There’s nobody on the Indiana roster that works harder on his jump shot than Hulls. There’s probably no one in the country that does. Not a day goes by that he’s not in Indiana’s Cook Hall practice facility getting shots up.

Sometimes, though, that work doesn’t translate to the court. That was the case for Hulls on Saturday.

The Indiana senior was 2-of-9 from the field and 1-of-7 from beyond the 3-point line against Wisconsin, with his lone 3-pointer coming with 34 seconds remaining and the game already well in hand for the Badgers.

After the shot went in, Hulls threw is hands up in the air as if to say, “Finally.”

“It was pretty frustrating,” Hulls said. “I can’t play frustrated, but when you’re not shooting the ball well for awhile, it gets frustrating, especially when they’re open looks.”

Hulls missed several critical shots down the stretch in the second half, many of which were wide-open looks. After one 3-pointer struck the back of the rim and fell off, Hulls nearly pulled his hair out.
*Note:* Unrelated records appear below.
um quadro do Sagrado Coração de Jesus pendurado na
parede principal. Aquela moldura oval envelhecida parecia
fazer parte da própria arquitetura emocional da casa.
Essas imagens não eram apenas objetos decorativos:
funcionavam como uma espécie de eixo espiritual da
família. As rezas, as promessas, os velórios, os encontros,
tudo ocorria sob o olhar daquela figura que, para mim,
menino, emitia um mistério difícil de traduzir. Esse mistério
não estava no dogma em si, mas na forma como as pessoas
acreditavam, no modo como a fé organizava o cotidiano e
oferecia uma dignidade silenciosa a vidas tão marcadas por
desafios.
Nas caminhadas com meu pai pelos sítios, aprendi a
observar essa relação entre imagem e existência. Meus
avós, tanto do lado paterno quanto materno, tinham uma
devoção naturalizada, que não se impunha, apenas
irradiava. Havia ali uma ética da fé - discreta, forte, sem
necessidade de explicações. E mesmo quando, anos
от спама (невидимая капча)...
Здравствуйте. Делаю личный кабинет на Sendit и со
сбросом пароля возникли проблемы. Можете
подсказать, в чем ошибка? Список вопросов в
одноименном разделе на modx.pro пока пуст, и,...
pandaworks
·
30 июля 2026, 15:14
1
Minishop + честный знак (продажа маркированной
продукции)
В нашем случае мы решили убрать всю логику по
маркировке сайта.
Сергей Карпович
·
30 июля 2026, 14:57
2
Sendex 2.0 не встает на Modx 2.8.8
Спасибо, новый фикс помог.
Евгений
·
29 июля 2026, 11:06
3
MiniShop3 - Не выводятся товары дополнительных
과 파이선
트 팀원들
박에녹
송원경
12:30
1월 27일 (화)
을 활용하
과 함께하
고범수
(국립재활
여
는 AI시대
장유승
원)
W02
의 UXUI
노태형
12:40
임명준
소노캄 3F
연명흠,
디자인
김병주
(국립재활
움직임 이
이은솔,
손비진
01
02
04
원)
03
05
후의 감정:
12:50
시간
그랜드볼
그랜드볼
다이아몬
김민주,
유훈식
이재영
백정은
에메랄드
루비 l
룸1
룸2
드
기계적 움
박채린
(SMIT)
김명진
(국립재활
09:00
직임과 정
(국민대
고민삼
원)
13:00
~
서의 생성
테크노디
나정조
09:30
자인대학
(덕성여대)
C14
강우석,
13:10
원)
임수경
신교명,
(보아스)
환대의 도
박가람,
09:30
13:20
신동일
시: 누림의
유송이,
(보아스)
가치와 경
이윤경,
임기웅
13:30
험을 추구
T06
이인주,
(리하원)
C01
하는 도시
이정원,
In the Hoosiers’ two Big Ten tournament games, Hulls scored a total of six points on 2-of-14 shooting and 1-of-10 from 3-point range. In his last five games, Hulls is 8-of-33 from the field (24 percent) overall.
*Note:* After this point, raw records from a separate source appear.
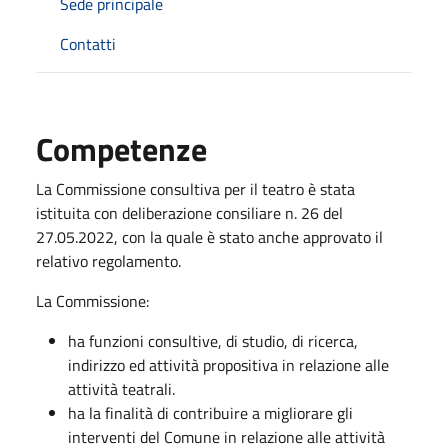
Sede principale
Contatti
Competenze
La Commissione consultiva per il teatro è stata
istituita con deliberazione consiliare n. 26 del
27.05.2022, con la quale è stato anche approvato il
relativo regolamento.
La Commissione:
ha funzioni consultive, di studio, di ricerca,
indirizzo ed attività propositiva in relazione alle
attività teatrali.
ha la finalità di contribuire a migliorare gli
interventi del Comune in relazione alle attività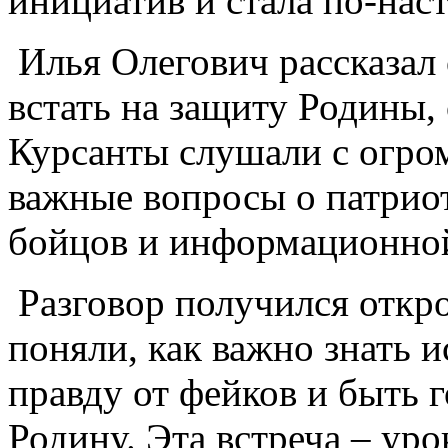
инициатив и стала по-на
️ Илья Олегович рассказал
встать на защиту Родины,
Курсанты слушали с огро
важные вопросы о патрио
бойцов и информационной
‍ Разговор получился отк
поняли, как важно знать 
правду от фейков и быть
Родину. Эта встреча – ур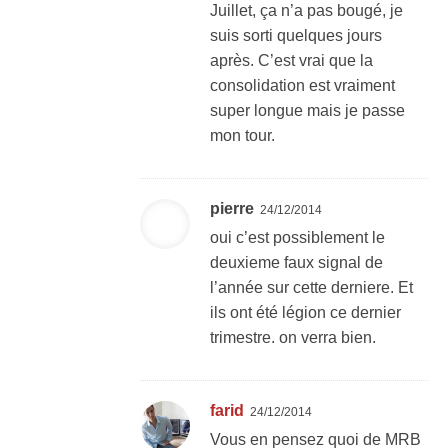
Juillet, ça n’a pas bougé, je
suis sorti quelques jours
après. C’est vrai que la
consolidation est vraiment
super longue mais je passe
mon tour.
pierre
24/12/2014
oui c’est possiblement le
deuxieme faux signal de
l’année sur cette derniere. Et
ils ont été légion ce dernier
trimestre. on verra bien.
farid
24/12/2014
Vous en pensez quoi de MRB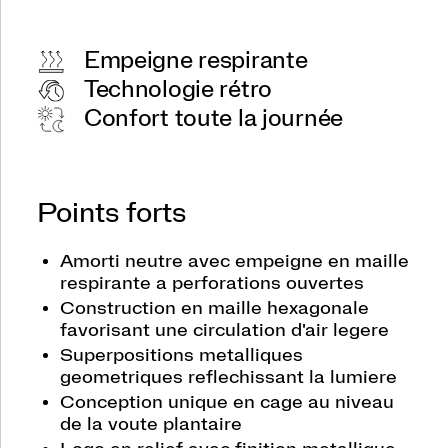
Empeigne respirante
Technologie rétro
Confort toute la journée
Points forts
Amorti neutre avec empeigne en maille
respirante a perforations ouvertes
Construction en maille hexagonale
favorisant une circulation d'air legere
Superpositions metalliques
geometriques reflechissant la lumiere
Conception unique en cage au niveau
de la voute plantaire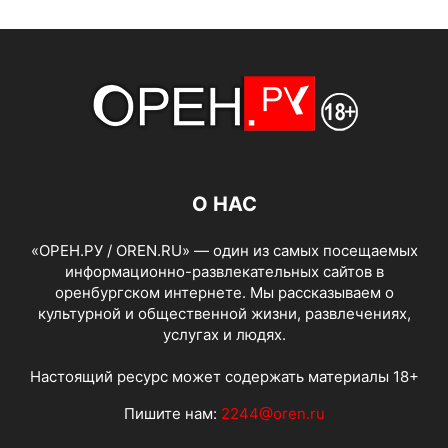
О НАС
«ОРЕН.РУ / OREN.RU» — один из самых посещаемых
информационно-развлекательных сайтов в
оренбургском интернете. Мы рассказываем о
культурной и общественной жизни, развлечениях,
услугах и людях.
Настоящий ресурс может содержать материалы 18+
Пишите нам:
2244@oren.ru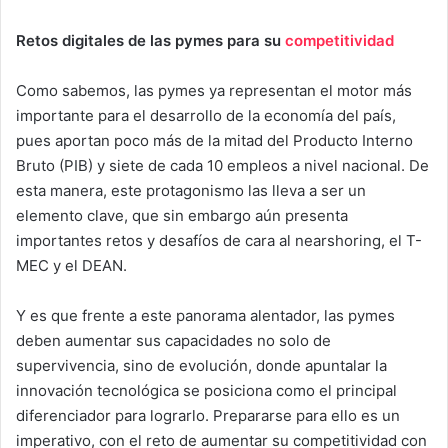
Retos digitales de las pymes para su
competitividad
Como sabemos, las pymes ya representan el motor más
importante para el desarrollo de la economía del país,
pues aportan poco más de la mitad del Producto Interno
Bruto (PIB) y siete de cada 10 empleos a nivel nacional. De
esta manera, este protagonismo las lleva a ser un
elemento clave, que sin embargo aún presenta
importantes retos y desafíos de cara al nearshoring, el T-
MEC y el DEAN.
Y es que frente a este panorama alentador, las pymes
deben aumentar sus capacidades no solo de
supervivencia, sino de evolución, donde apuntalar la
innovación tecnológica se posiciona como el principal
diferenciador para lograrlo. Prepararse para ello es un
imperativo, con el reto de aumentar su competitividad con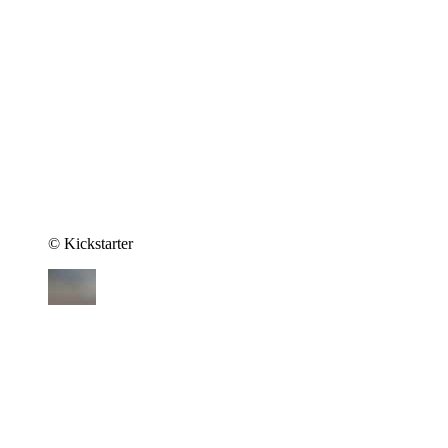
© Kickstarter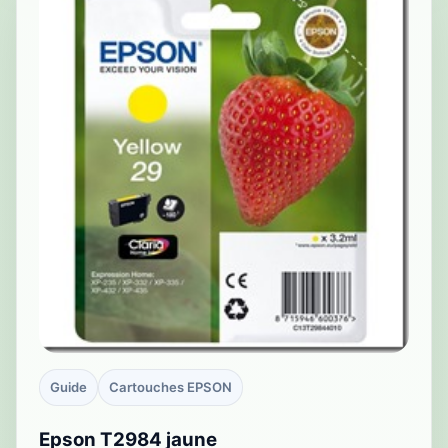
Guide
Cartouches EPSON
Epson T2984 jaune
“Jordy’s one of those guys where this kind of stuff, he doesn’t take it lightly,” said senior forward Derek Elston. “Jordy’s used to hitting all those shots, whether they’re in important stretches or just out there shooting around. Jordy has to see the ball go in. If I know Jordan like I do, I know he’s just going to go back there and start all over from square one.”

If you were to walk through Cook Hall late Saturday night or early Sunday morning, there’s a good chance you’d see Hulls on the court. He and his teammates know that if they are going to make a deep run in next week’s NCAA tournament, they are going to need Hulls to find his shooting touch, and fast.

“He’s definitely going to be working on his shot, especially for the (NCAA) tournament,” freshman point guard Yogi Ferrell said. “But I’m not really too worried about Jordan and his shooting slump.”